它还进行基本的行编辑模拟,因此解析退格和其他移动字符(如左箭头键)。
回答by AGipson
I don't have enough reputation to add a comment to the answergiven by Luke H, but I did want to share the regular expression that I've been using to eliminate all of the ASCII Escape Sequences.
我没有足够的声誉来为Luke H给出的答案添加评论,但我确实想分享我一直用来消除所有 ASCII 转义序列的正则表达式。

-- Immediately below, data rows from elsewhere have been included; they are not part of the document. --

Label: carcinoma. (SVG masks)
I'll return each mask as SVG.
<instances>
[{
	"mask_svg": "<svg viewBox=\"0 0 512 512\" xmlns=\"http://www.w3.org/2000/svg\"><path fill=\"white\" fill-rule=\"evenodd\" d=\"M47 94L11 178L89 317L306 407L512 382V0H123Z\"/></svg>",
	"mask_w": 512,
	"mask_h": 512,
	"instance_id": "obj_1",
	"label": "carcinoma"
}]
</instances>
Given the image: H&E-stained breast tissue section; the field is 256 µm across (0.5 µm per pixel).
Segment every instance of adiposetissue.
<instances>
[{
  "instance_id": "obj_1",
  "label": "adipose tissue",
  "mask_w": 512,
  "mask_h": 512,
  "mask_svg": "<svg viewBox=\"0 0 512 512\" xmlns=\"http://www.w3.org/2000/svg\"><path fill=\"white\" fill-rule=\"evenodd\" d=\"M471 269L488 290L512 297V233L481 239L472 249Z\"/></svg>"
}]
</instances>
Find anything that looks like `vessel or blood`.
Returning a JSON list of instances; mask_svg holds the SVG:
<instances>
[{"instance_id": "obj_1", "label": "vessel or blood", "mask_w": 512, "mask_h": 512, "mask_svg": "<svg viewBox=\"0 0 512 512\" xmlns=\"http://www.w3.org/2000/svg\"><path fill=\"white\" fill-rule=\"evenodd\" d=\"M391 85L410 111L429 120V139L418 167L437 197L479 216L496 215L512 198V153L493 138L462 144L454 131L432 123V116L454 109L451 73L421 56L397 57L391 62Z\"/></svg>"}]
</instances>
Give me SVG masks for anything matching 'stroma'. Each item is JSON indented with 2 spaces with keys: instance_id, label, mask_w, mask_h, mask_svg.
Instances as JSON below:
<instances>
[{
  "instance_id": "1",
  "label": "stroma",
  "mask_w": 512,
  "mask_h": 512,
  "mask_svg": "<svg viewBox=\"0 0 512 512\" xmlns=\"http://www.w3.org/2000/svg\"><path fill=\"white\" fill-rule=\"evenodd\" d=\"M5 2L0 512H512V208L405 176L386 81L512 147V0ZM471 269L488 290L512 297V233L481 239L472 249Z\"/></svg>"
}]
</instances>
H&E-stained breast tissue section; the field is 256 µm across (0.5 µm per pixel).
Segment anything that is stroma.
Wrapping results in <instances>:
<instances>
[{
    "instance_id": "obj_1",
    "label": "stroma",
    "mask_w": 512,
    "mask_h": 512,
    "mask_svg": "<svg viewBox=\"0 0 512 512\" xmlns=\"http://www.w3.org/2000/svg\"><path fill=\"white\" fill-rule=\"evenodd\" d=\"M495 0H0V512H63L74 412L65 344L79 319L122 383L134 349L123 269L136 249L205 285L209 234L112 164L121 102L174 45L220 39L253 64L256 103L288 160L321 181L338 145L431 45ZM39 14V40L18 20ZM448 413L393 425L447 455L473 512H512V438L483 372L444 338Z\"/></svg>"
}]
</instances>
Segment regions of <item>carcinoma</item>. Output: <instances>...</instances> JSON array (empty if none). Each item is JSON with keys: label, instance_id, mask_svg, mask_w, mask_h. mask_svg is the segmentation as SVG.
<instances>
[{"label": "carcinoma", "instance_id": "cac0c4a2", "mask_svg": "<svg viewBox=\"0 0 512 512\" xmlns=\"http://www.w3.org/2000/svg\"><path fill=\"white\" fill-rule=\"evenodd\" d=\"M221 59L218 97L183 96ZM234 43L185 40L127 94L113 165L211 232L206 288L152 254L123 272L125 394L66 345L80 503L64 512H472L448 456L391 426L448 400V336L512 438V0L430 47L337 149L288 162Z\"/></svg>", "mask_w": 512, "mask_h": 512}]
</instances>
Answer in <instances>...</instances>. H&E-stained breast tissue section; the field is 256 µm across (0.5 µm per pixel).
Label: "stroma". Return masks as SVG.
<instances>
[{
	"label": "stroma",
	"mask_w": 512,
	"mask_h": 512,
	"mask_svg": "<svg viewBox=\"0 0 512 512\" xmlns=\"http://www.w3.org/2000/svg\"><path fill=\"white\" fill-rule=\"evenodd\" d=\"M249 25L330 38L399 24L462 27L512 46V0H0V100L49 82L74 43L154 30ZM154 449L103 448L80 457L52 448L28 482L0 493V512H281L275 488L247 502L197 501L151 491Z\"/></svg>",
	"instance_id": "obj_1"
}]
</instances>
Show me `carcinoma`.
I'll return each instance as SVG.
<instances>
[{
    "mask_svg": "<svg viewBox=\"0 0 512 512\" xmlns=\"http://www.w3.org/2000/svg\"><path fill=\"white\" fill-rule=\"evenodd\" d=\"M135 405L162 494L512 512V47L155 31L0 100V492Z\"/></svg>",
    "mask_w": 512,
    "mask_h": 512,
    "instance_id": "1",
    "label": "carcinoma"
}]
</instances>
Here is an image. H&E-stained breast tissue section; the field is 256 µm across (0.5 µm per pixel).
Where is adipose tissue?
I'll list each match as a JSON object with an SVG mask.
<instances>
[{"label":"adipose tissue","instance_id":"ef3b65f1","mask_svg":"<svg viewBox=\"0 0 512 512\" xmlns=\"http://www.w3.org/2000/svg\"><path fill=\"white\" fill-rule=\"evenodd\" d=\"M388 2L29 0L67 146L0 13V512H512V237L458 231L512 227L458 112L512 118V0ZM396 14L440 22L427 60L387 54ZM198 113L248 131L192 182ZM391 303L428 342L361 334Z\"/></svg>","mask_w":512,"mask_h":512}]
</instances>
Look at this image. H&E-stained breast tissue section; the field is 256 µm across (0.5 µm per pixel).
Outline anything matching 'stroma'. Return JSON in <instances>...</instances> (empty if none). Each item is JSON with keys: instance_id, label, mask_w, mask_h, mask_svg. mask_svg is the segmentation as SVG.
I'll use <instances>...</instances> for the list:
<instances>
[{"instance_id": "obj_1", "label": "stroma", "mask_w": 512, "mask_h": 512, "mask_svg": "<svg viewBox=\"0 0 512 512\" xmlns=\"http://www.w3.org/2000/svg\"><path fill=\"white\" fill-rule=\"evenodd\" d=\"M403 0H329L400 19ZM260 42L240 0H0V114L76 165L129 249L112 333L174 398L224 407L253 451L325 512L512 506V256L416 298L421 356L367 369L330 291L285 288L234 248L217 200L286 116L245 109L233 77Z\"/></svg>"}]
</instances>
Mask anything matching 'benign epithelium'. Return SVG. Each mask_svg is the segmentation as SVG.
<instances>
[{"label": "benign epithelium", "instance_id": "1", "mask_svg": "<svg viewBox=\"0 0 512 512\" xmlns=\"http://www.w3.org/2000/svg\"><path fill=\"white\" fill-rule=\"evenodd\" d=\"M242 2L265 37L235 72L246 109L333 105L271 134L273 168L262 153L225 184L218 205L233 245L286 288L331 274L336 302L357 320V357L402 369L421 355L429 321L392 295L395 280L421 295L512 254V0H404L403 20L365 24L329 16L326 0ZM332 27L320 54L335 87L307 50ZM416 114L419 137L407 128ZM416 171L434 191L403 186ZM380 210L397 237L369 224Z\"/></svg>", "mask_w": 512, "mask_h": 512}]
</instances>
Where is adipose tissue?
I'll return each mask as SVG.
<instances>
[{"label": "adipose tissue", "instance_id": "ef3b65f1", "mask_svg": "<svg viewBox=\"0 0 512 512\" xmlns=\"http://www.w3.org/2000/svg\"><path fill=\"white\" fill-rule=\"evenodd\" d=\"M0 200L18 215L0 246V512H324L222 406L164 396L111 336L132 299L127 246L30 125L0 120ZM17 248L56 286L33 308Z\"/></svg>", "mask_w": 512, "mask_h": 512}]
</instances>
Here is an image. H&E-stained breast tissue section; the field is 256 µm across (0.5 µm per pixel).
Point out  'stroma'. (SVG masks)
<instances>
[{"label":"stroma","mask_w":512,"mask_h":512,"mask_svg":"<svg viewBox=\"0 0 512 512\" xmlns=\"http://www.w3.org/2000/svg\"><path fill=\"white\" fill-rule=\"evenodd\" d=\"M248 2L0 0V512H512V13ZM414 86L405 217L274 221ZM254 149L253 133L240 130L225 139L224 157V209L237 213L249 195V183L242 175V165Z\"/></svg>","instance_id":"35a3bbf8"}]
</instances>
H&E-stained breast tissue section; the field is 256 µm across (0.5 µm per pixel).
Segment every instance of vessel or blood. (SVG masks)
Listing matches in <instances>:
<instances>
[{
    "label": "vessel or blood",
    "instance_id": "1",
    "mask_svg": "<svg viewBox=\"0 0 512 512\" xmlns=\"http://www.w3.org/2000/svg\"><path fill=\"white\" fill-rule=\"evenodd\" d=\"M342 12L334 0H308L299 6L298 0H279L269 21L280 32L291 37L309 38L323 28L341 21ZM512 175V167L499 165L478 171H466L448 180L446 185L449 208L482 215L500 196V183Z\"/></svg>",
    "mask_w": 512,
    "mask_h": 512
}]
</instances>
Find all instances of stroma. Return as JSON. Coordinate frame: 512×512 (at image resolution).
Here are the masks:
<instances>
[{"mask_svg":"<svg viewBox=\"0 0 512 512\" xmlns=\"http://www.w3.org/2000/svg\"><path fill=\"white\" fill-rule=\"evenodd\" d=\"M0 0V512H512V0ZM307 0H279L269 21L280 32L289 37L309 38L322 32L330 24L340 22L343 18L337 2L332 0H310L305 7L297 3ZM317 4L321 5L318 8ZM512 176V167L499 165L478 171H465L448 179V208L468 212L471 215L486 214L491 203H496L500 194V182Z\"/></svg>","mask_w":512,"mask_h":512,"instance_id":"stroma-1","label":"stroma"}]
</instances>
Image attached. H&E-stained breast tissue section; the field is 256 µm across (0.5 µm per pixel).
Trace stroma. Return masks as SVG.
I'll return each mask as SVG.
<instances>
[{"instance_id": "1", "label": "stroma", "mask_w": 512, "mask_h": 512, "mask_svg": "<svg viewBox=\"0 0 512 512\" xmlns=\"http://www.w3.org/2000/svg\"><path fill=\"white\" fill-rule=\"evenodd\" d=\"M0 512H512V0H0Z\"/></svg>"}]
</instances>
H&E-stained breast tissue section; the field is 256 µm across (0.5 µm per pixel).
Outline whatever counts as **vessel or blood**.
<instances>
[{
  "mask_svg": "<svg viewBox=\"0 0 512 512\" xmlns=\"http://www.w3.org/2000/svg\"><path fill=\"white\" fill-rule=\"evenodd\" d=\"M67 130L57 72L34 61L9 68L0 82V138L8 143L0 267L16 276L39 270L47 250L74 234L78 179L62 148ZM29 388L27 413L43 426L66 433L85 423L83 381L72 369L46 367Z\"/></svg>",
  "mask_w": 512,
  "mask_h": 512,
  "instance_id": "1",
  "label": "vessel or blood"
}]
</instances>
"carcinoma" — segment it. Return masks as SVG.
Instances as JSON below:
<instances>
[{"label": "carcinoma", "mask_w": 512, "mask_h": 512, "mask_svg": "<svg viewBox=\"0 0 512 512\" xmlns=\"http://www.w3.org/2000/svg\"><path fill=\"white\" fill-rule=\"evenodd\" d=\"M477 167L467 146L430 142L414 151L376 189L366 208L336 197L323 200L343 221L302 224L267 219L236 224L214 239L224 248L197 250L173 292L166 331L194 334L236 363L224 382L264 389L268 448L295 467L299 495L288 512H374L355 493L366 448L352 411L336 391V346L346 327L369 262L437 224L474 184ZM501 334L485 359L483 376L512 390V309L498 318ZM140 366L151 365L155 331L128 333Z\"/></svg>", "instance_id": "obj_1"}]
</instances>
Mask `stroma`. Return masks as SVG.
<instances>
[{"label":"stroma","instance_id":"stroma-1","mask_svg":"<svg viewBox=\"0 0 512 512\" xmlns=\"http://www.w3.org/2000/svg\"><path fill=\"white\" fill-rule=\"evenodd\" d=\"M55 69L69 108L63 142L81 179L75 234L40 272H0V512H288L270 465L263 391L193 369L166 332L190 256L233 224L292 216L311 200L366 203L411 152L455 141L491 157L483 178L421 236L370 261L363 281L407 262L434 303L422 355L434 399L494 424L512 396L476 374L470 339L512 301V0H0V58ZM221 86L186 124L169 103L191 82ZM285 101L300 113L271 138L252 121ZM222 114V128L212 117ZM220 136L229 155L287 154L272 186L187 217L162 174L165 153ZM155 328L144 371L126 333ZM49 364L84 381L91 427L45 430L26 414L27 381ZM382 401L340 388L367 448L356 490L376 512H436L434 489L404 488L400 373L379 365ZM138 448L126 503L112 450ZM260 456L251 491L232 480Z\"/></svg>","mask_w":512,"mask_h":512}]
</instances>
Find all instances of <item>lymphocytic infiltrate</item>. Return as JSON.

sed -r 's~\x01?(\x1B\(B)?\x1B\[([0-9;]*)?[JKmsu]\x02?~~g'
回答by pyjama
You can remove all non printable characters with this:
您可以使用以下命令删除所有不可打印的字符:
sed 's/[^[:print:]]//g'
sed 's/[^[:print:]]//g'
回答by kbulgrien
Tom Hale's answerleft unwanted codes, but was a good base to work from. Adding additional filtering cleared out leftover, unwanted codes:
Tom Hale 的回答留下了不需要的代码,但它是一个很好的工作基础。添加额外的过滤清除剩余的、不需要的代码:
sed -e "s,^[[[(][0-9;?]*[a-zA-Z],,g" \
-e "s/^[[[][0-9][0-9]*[@]//" \
-e "s/^[[=0-9]<[^>]*>//" \
-e "s/^[[)][0-9]//" \
-e "s/.^H//g" \
-e "s/^M//g" \
-e "s/^^H//" \
file.dirty > file.clean
As this was done on a non-GNU version of sed, where you see ^[
, ^H
, and ^M
, I used Ctrl-V <Esc>, Ctrl-V Ctrl-H, and Ctrl-V Ctrl-M respectively. The ^>
is literally a carat (^) and greater-than character, not Ctrl-<.
由于这是在非 GNU 版本的 sed 上完成的,您可以在其中看到^[
、^H
和^M
,因此我分别使用了 Ctrl-V <Esc>、Ctrl-V Ctrl-H 和 Ctrl-V Ctrl-M。的^>
实际上是一种符号(^)和大于字符,不是CTRL- <。
TERM=xterm was in use at the time.
当时正在使用 TERM=xterm。